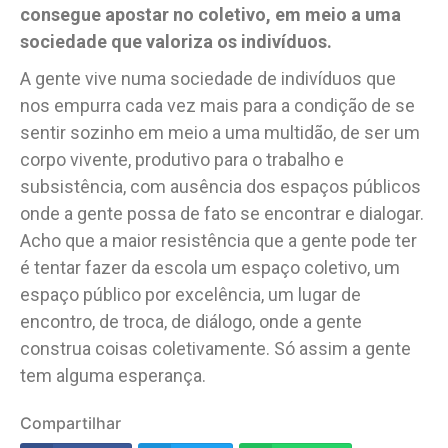
consegue apostar no coletivo, em meio a uma
sociedade que valoriza os indivíduos.
A gente vive numa sociedade de indivíduos que
nos empurra cada vez mais para a condição de se
sentir sozinho em meio a uma multidão, de ser um
corpo vivente, produtivo para o trabalho e
subsistência, com ausência dos espaços públicos
onde a gente possa de fato se encontrar e dialogar.
Acho que a maior resistência que a gente pode ter
é tentar fazer da escola um espaço coletivo, um
espaço público por excelência, um lugar de
encontro, de troca, de diálogo, onde a gente
construa coisas coletivamente. Só assim a gente
tem alguma esperança.
Compartilhar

--------------------------------

▸ **Required work**
From the line that holds "Acho que a maior" down to the last line of the material, copy every line exactly and add nothing.

▸ **Reply to the task**
Acho que a maior resistência que a gente pode ter
é tentar fazer da escola um espaço coletivo, um
espaço público por excelência, um lugar de
encontro, de troca, de diálogo, onde a gente
construa coisas coletivamente. Só assim a gente
tem alguma esperança.
Compartilhar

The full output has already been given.